After his shock victory in the US election, and a thoroughly toxic campaign, President-elect Donald Trump struck a conciliatory note in his victory speech.
“It’s time to bind the wounds of division,” the Republican candidate said, after a campaign in which he called Mexicans “rapists”, and claimed a judge was biased against him because of his Mexican heritage.
But less than a week later, Trump has revived his own hardline rhetoric. In an interview with the network CBS, he said there were “two million, it could be even three million” illegal immigrants who should be deported because of their criminal records.

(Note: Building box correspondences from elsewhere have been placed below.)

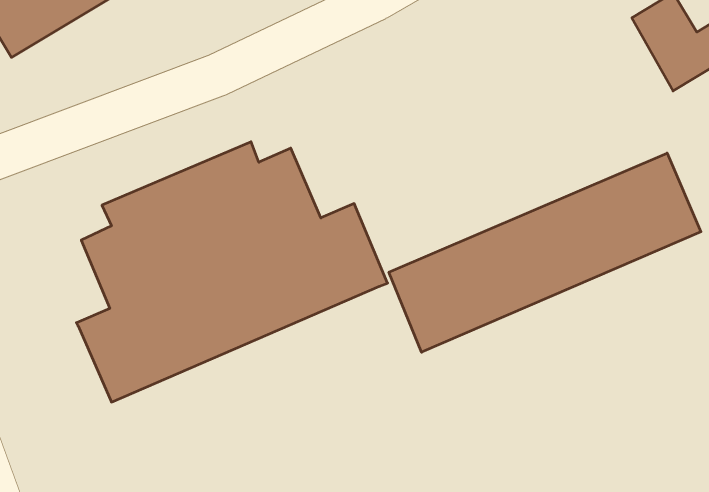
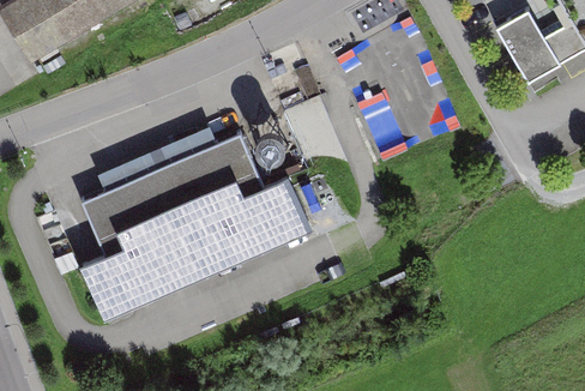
building: [389,153,701,352] -> none

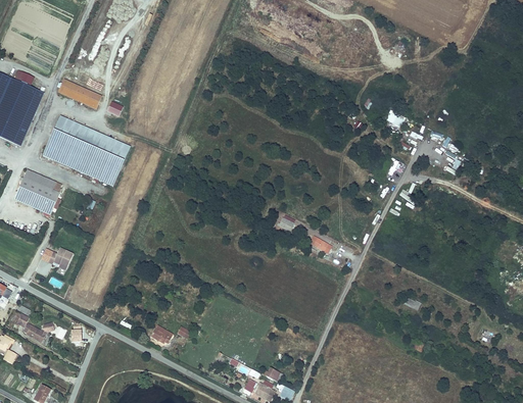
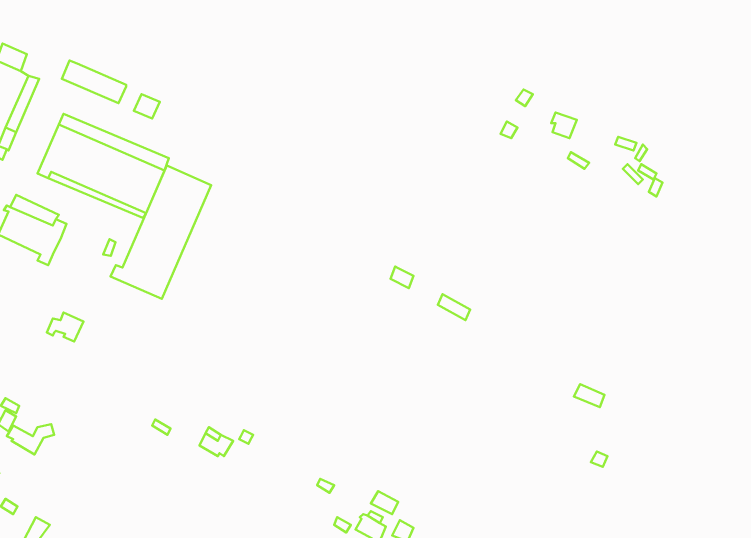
building: none -> [111,166,211,299]

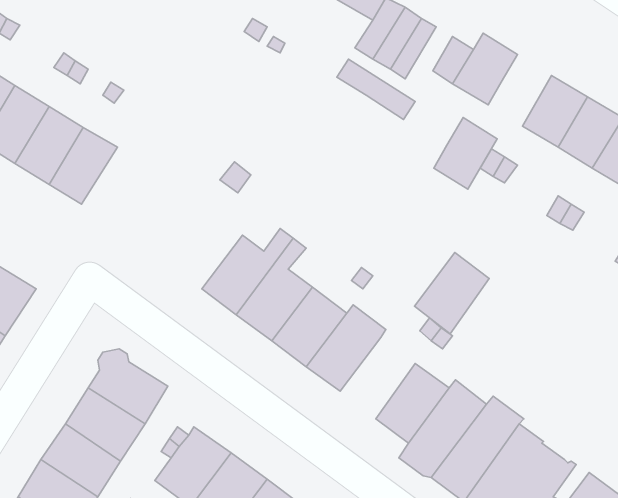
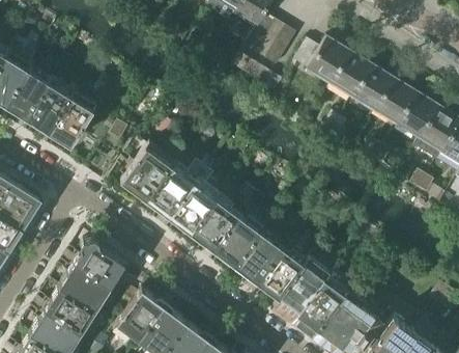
building: [434,118,497,189] -> [329,51,370,97]
building: none -> [120,146,173,200]
building: [414,252,489,334] -> [235,232,283,283]

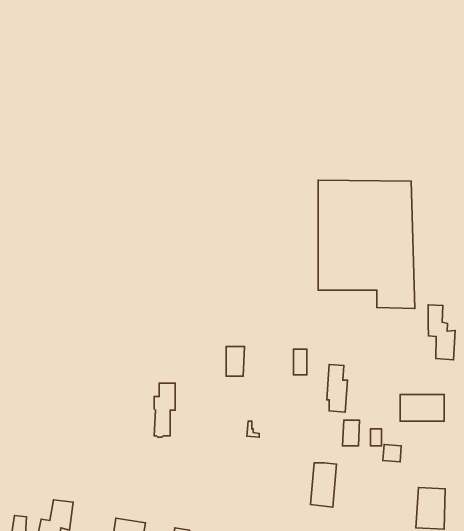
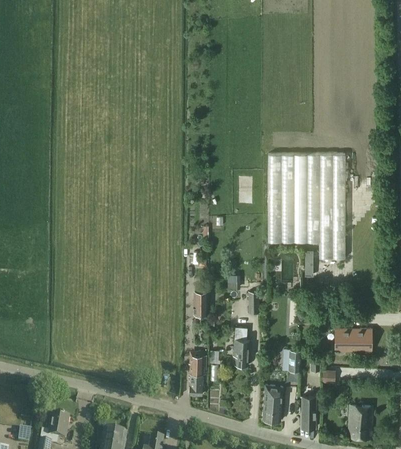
building: [428,305,455,360] -> none
building: [327,364,348,412] -> [233,326,250,365]
building: [154,383,175,437] -> [189,351,206,395]
building: none -> [301,395,315,427]

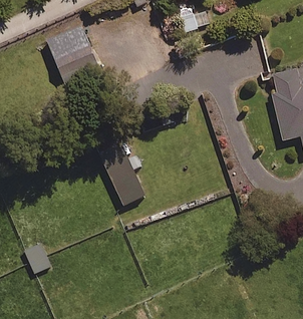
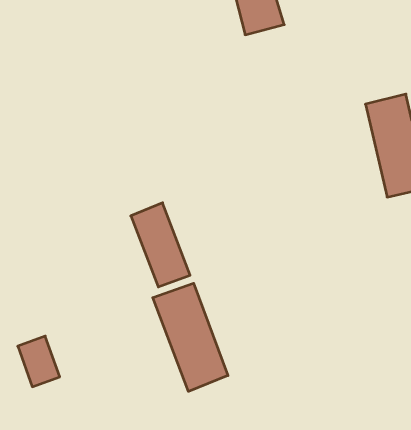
building: [48,25,103,93] -> none
building: none -> [153,283,228,391]

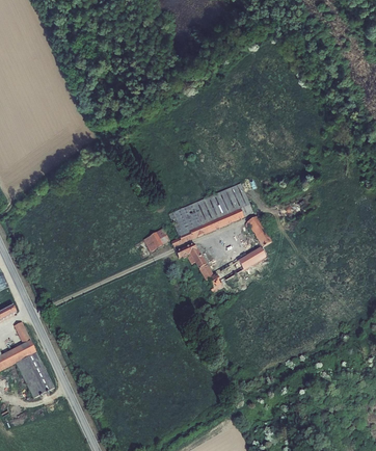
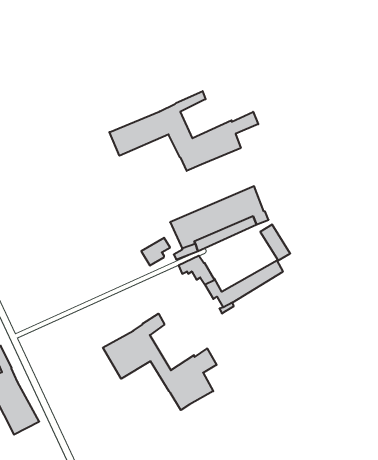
building: none -> [109,91,258,171]
building: none -> [103,314,217,410]

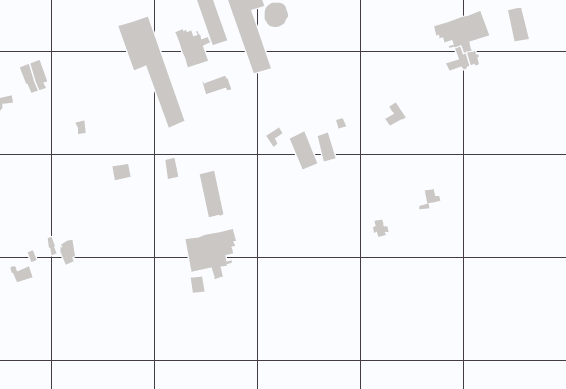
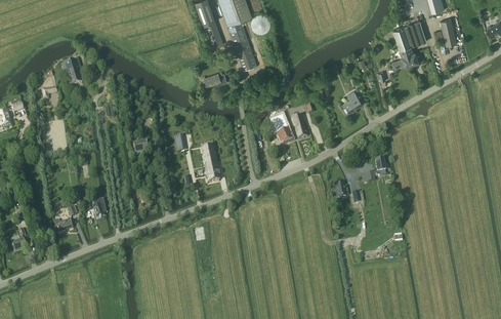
building: [118,16,185,128] -> none
building: [175,28,211,68] -> none
building: [185,228,237,280] -> none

Asked if he was still determined to “build a wall” on the US-Mexico border, Trump said: “Yes.”
There are estimated to be roughly 11m undocumented migrants in the US, the legacy of years of migration from poorer Latin American countries to the world’s biggest economic power. Until recently, the focus of politicians has been integrating the “Dreamers” – those who came as children, but have spent the bulk of their lives in the US and are culturally American.
Trump was widely viewed as winning the election on the back of anti-immigrant sentiment, but he initially toned down his rhetoric on other policies. He said that he might keep parts of Obamacare, as the healthcare reform is known, and no longer demanded the jailing of his rival in the race, Hillary Clinton.
However, while he may go ahead with his wall, Trump is unlikely to persuade Mexico – as he promised in the campaign – to “pay for it”, especially if he has just flooded the country with millions of undocumented migrants.